Who are you against this time?
RS: “I 100% want more competition. The big one is JR Hildebrand in a contemporary Dallara Indycar. He had it last year but couldn’t race, but I believe he will be there this time. It will be really great to see this car and it would be great to race it.
“Then we have Rod Millen in his Toyota Tacoma [a Goodwood Festival of Speed favourite], which I can’t wait to see. People will be surprised how quickly this happens. It is quoted in aerodynamics manuals for the way it is assembled. There is huge potential in the car. Basically, it’s a single-seat chassis with a Toyota truck body slapped on it. There are also two other Wolfs now, the new Ford V8-powered single-seater and another chassis similar to mine with a Hartley Hayabusa V8 engine. They will be quick. Then closed side, Rhys Millen [son of Rod] is back with a Porsche 911 GT3 R with big turbos on it.
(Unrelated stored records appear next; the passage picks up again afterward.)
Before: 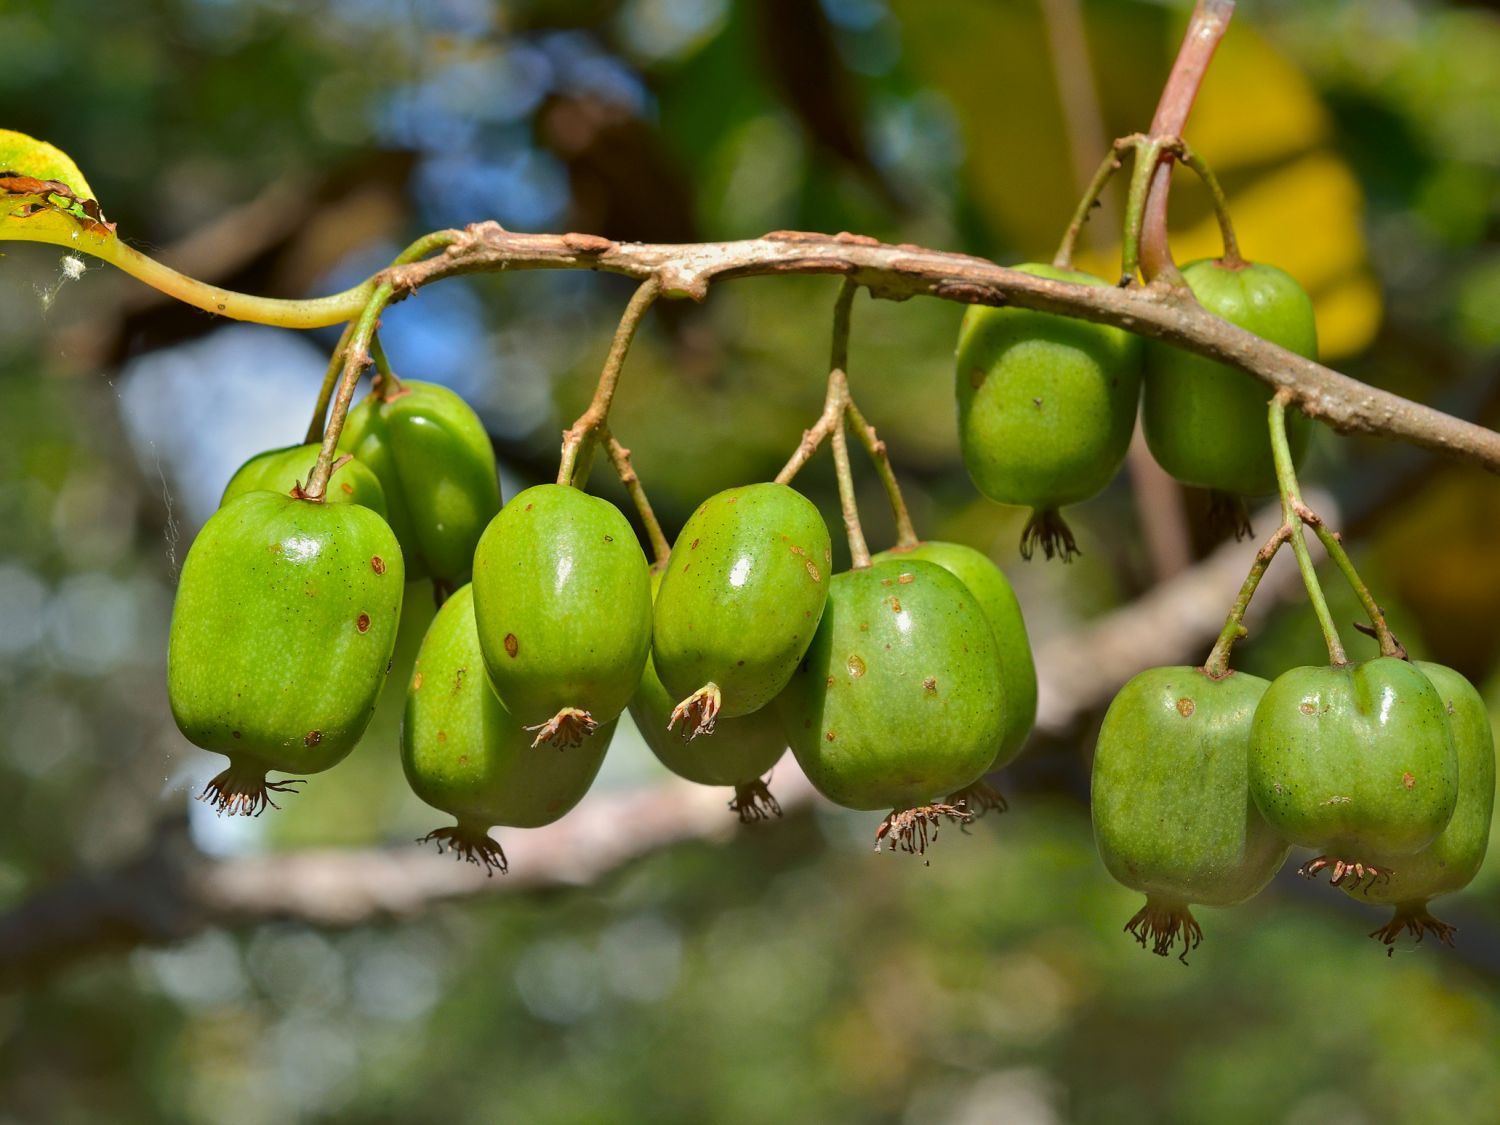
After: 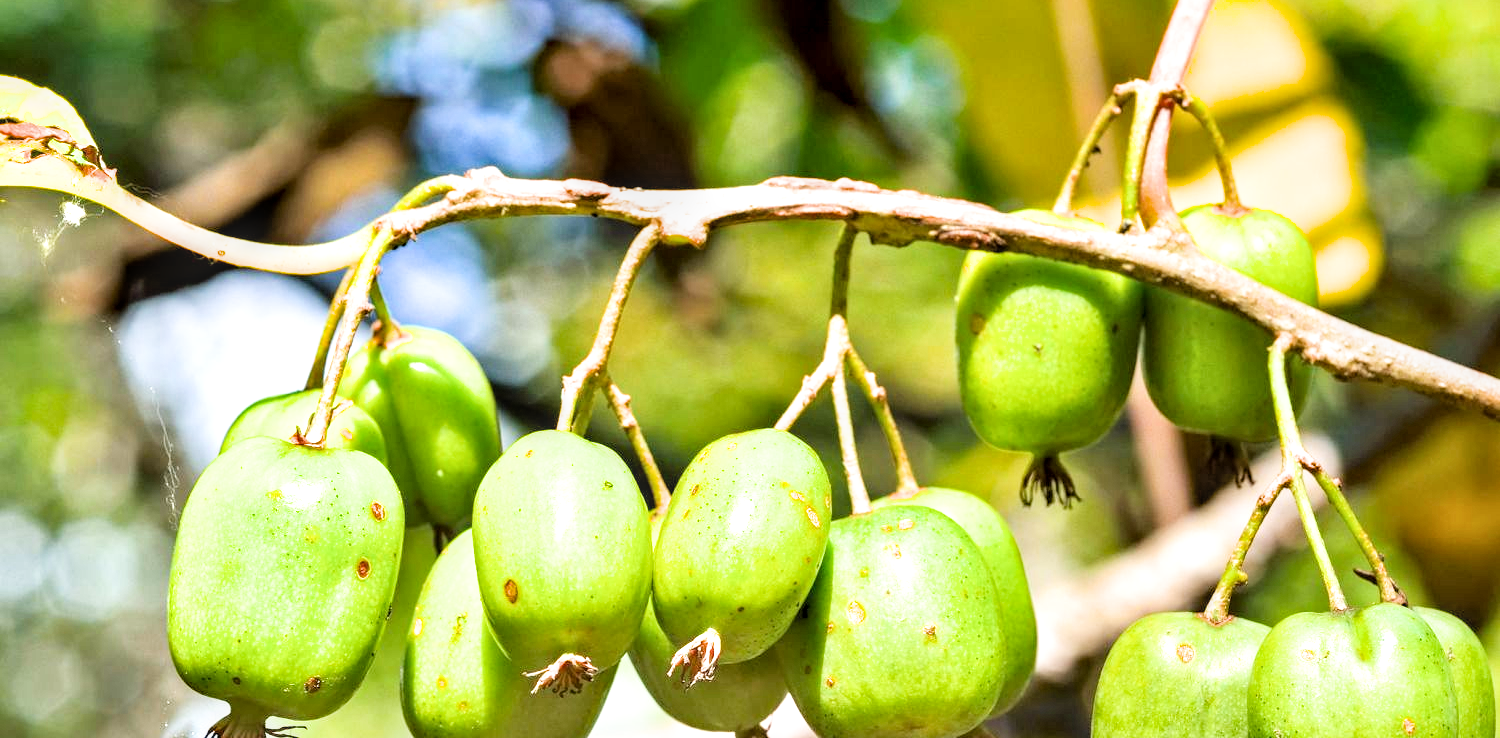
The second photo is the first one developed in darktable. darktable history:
local contrast: detail 130%
exposure: black level correction 0, exposure 1.9 EV, compensate highlight preservation false
filmic rgb: black relative exposure -5 EV, white relative exposure 3.5 EV, hardness 3.19, contrast 1.2, highlights saturation mix -50%
crop and rotate: top 4.848%, bottom 29.503%
haze removal: compatibility mode true, adaptive false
He’s still competitive and this car is powerful, similar in performance to the Bentley he drove last year. It should work in less than nine minutes. We hope to be faster than that.
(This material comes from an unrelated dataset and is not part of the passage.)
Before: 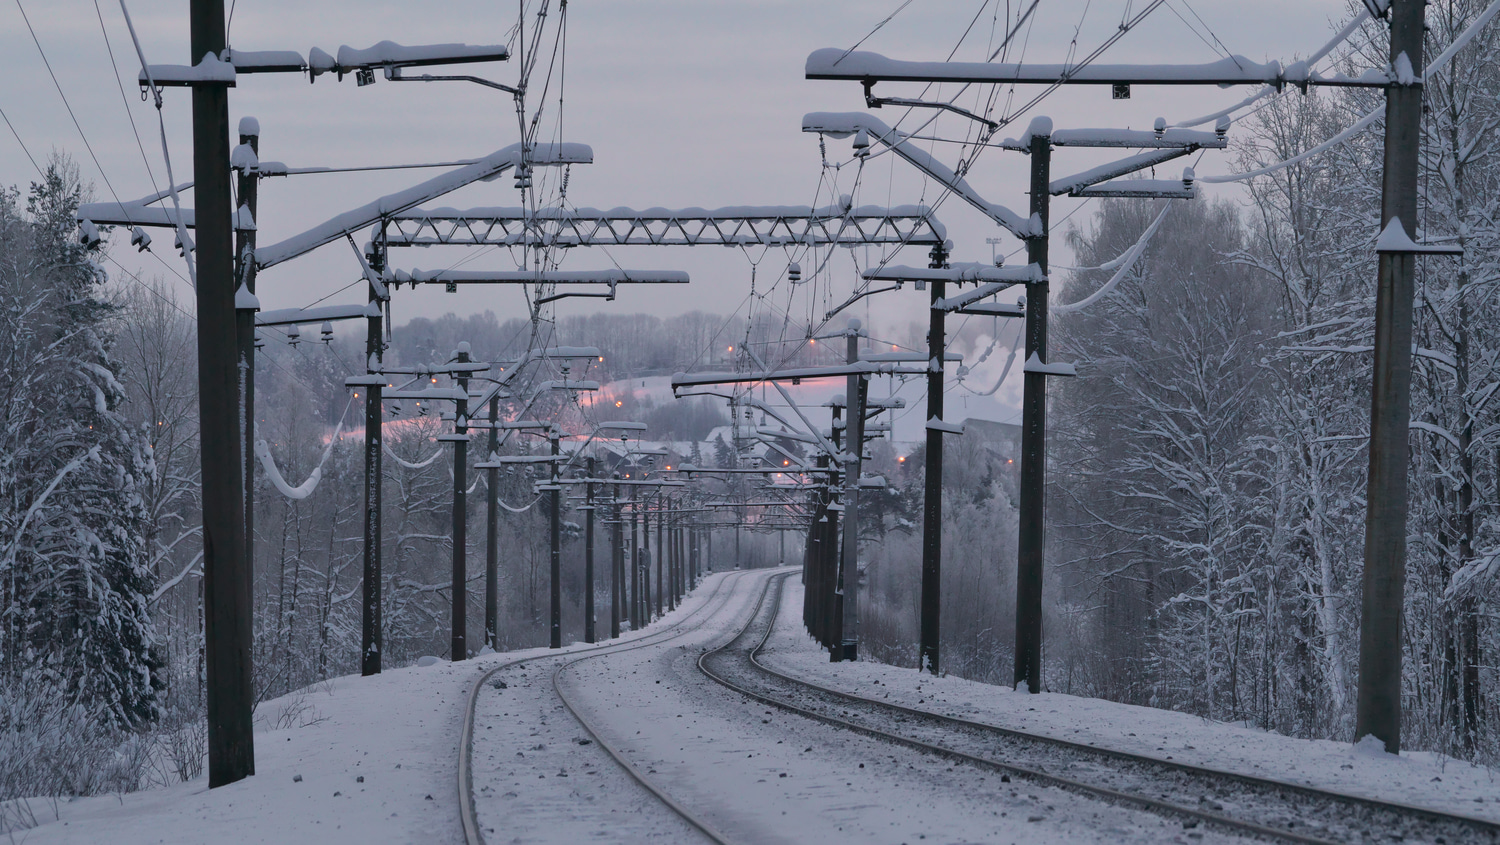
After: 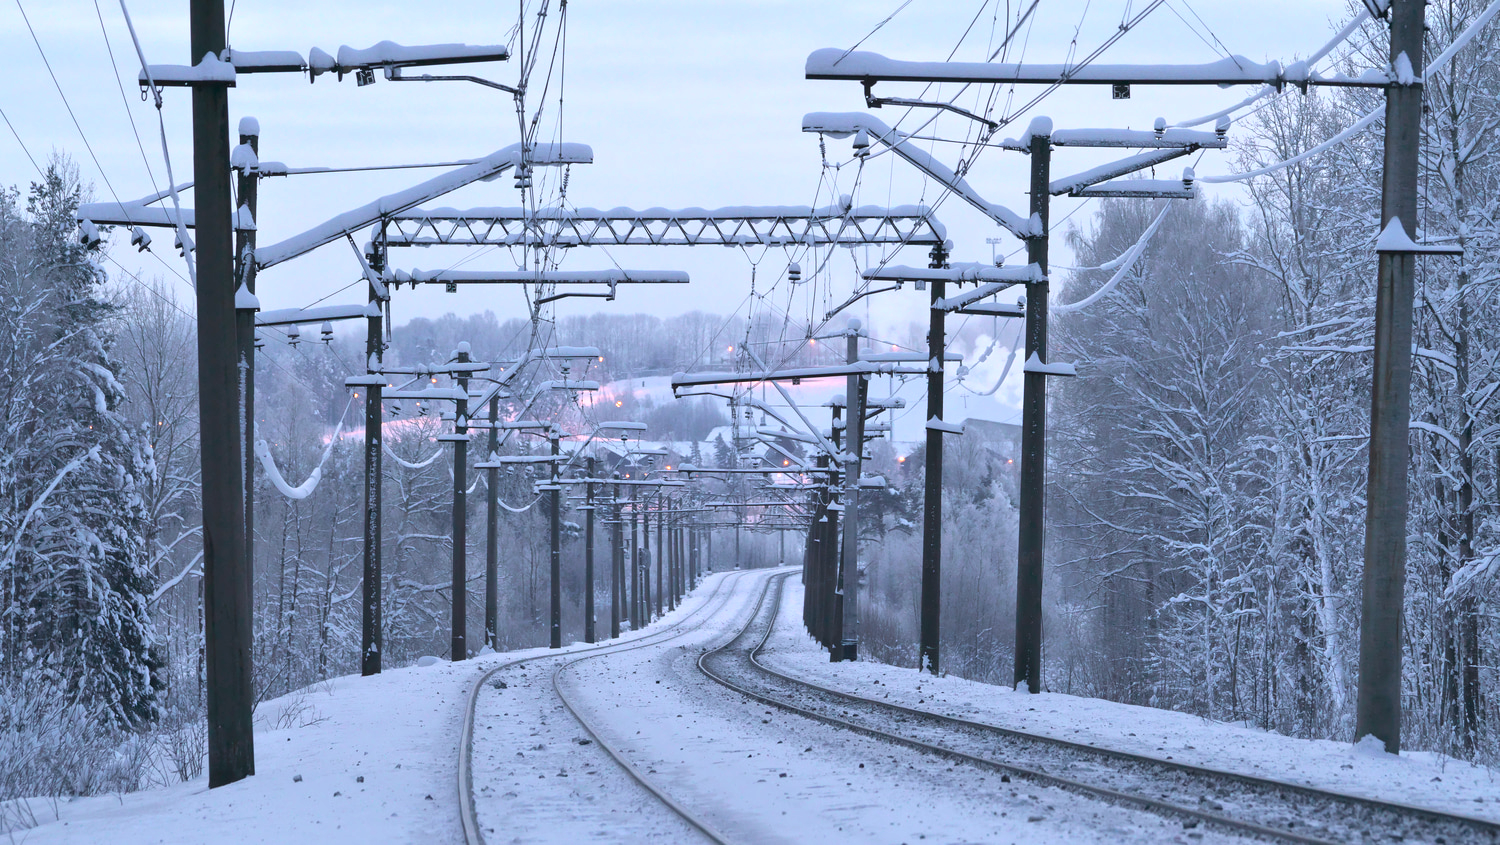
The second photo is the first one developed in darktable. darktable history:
white balance: red 0.924, blue 1.095
exposure: black level correction 0, exposure 1 EV, compensate exposure bias true, compensate highlight preservation false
Is the record within reach for you?
RS: “I feel like it is. It’s really hard to say until I drive the car with all the upgrades and then I get a feel for how it sits and the tire operation. Also the downforce stability. But looking at last year’s data, I was much faster than expected. Last year’s aero package went well. It there were just a few configuration issues that we didn’t have time to work out The bottom section, I’m confident we can get into a place equal to the ID R. The middle section as well, we’ll be there Then it’s about the top section and how much re-paving they do.Also how well our suspension works up there, how hard I can push.
Last year I had to keep the car through the bumps. I was far from flat. If that happens and the weather holds, we’ll have a chance. It’s between me and the car. We were in Loeb’s rhythm in 2021 at Devil’s Playground [where the race ended because of the weather]. I am confident in saying that we are in contact for the internal combustion record and I have designed the car to be able to aim for the absolute mountain record.
All week you only ride the mountain in sections as it is a public road, then do a single run for the 12 miles on race day. How is?
RS: “I like the challenge. This makes this race very special. It is an extremely frenetic and intense moment. Honestly, I think it’s pretty good because if you had too much mountain exposure for full runs, you’d be pushing too hard and making bad judgments. This puts a lot of pressure on the driver and the car. It’s a very different style of riding than road racing. It’s more in tune with the rally. The cars don’t look like rally cars, but it’s closer to a rally style event.
From the machine point of view, if you have a technical problem, you have to wait another year. He’s the killer. I still haven’t had a clear round in the four years I’ve done so far. The likelihood of weather and mechanical issues means this is a rare opportunity to have a good run to the top.